Of op een school richtingen, leerkrachten en leerlingen op elkaar afgestemd geraken, hangt in grote mate af van de directie. “Goede directies laten hun leerkrachten bijscholen, maar in de beste scholen laten de directies zich bijscholen”, zegt Nicole Vettenburg. In het Antwerpse Stedelijk Instituut voor Sierkunsten en Ambachten bleek dit alleszins geen dode letter: de directie zette er samen met leerkrachten de schouders onder een ondersteunend schoolklimaat ( zie kader).

De voordelen zijn legio.
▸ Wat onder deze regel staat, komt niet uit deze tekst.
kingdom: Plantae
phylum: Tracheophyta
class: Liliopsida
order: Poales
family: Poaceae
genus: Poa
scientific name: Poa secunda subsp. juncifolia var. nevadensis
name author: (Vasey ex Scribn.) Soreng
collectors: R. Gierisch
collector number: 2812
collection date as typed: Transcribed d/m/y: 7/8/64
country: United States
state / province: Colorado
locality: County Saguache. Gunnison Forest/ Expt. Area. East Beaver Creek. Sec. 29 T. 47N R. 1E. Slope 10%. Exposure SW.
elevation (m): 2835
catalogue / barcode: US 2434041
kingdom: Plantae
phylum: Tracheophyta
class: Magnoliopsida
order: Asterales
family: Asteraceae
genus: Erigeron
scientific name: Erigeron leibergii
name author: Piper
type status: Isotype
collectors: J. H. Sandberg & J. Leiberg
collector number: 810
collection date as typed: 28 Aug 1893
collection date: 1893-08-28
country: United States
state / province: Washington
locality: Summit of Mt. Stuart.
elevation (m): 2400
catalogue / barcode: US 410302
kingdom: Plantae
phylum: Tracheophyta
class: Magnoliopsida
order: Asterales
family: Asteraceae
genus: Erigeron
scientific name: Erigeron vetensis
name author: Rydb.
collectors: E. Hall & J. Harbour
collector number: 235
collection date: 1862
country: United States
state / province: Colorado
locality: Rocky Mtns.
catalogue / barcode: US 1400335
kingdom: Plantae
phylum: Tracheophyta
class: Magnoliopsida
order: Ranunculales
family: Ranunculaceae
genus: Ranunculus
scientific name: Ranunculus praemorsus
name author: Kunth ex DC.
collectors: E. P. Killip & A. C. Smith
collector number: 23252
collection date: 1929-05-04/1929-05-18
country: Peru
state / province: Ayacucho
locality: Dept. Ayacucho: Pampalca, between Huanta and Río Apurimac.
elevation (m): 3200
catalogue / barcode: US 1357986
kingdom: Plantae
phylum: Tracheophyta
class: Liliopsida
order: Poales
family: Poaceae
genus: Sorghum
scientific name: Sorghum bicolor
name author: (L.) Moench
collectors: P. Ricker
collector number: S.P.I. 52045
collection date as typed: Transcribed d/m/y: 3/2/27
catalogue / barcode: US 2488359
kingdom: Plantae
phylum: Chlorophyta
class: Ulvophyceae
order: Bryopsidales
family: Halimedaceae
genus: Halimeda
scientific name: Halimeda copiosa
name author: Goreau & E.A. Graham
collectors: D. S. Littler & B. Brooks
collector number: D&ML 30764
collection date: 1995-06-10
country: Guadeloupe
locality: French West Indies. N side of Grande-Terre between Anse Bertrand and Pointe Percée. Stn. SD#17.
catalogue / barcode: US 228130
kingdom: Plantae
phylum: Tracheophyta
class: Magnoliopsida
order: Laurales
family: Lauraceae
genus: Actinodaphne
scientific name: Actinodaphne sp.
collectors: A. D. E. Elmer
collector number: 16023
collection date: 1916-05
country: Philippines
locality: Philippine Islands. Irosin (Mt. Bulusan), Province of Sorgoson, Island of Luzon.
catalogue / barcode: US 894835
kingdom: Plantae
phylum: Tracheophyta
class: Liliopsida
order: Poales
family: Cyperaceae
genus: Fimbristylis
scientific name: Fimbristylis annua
Leerkrachten die ingebed zitten in een overlegcultuur en appreciatie krijgen, voelen zich gesteund in hun omgang met moeilijke leerlingen en klassen. De kans dat er zich machtsexplosies voordoen, is dan ook veel geringer. Wie appreciatie krijgt, heeft het bovendien makkelijker om die waardering verder te geven aan de leerlingen. In die zin heeft een ondersteunend schoolklimaat een positief sneeuwbaleffect op alle geledingen. En krijgt een directie die zelf extra inspanningen levert, een gunstige feedback van leerlingen, ouders en leerkrachten.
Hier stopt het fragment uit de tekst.